*** Begin section ***
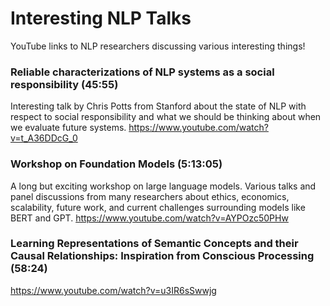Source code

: # Interesting NLP Talks
YouTube links to NLP researchers discussing various interesting things! 


### Reliable characterizations of NLP systems as a social responsibility (45:55)
Interesting talk by Chris Potts from Stanford about the state of NLP with respect to social responsibility and what we should be thinking about when we evaluate future systems. 
https://www.youtube.com/watch?v=t_A36DDcG_0


### Workshop on Foundation Models (5:13:05)
A long but exciting workshop on large language models. Various talks and panel discussions from many researchers about ethics, economics, scalability, future work, and current challenges surrounding models like BERT and GPT.
https://www.youtube.com/watch?v=AYPOzc50PHw

### Learning Representations of Semantic Concepts and their Causal Relationships: Inspiration from Conscious Processing (58:24)
https://www.youtube.com/watch?v=u3IR6sSwwjg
*** End section ***
PROBLEM TO WORK ON =
When copying the material, leave every image behind and keep each line verbatim.

TASK SOLUTION =
Source code

: # Interesting NLP Talks
YouTube links to NLP researchers discussing various interesting things! 


### Reliable characterizations of NLP systems as a social responsibility (45:55)
Interesting talk by Chris Potts from Stanford about the state of NLP with respect to social responsibility and what we should be thinking about when we evaluate future systems. 
https://www.youtube.com/watch?v=t_A36DDcG_0


### Workshop on Foundation Models (5:13:05)
A long but exciting workshop on large language models. Various talks and panel discussions from many researchers about ethics, economics, scalability, future work, and current challenges surrounding models like BERT and GPT.
https://www.youtube.com/watch?v=AYPOzc50PHw

### Learning Representations of Semantic Concepts and their Causal Relationships: Inspiration from Conscious Processing (58:24)
https://www.youtube.com/watch?v=u3IR6sSwwjg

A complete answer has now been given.